"Discontent is the first necessity of progress." - Thomas Alva Edison
I hate writing papers with no purpose. I often entertained the idea of assigning them as a professor and always avoided the path to that academic boondoggle. Keeping students busy in the reading and writing of content is, to some, education. But without focus and intentional understanding of the objectives, it's just mindless. I can usually predict the level of "busy-ness" from the instructions. The closer to "write a 3 page, single spaced paper on the topic of your choice" the instructions are, the more mindless the intent of the education. Such was the case for public health. That paper, worth 10% of the final course grade is due tomorrow and the anxiety in the class is present. I'm just pissed, but I have a smile on my face.

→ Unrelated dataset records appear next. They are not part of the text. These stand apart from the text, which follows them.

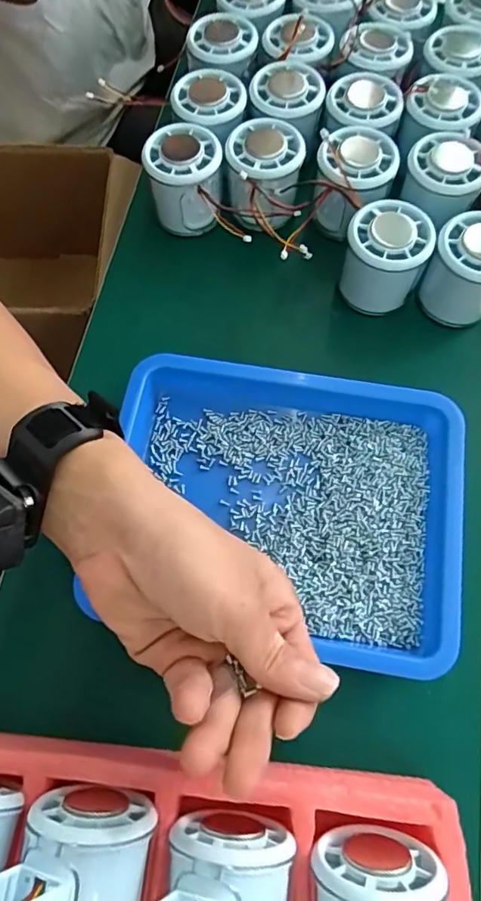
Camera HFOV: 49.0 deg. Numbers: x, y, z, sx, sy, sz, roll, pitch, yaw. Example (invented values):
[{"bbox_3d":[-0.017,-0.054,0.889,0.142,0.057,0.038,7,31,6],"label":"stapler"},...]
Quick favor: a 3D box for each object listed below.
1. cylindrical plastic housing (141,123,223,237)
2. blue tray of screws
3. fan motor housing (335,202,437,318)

However, that discontent had me get on it early and viciously in order to make the progress I needed to make. I turned in mine in almost the 3rd week of class...very early. I jumped on it quickly and completely enjoyed the experience, on my time, at my pace, without the incentive of the due date. So my discontent is more at the process, less about what I needed to do for this assignment. I hate to see the struggling student having to deal with it. It's so useless. But I actually learned something about the Ottawa Conference on Health Promotion and Prevention and it's implications on the current practice of preventive medicine. Unfortunately the value of this study will be my own, totally separate from the experience of the class and lost in many ways. Even as we try to move toward greater prevention in medicine, it gets such short shrift in medical education. Sad really. But mine is done (actually I was the first to be done) and I got something out if it, despite my understanding of the true lack of educational value for most. Even in my discontent, I've made progress.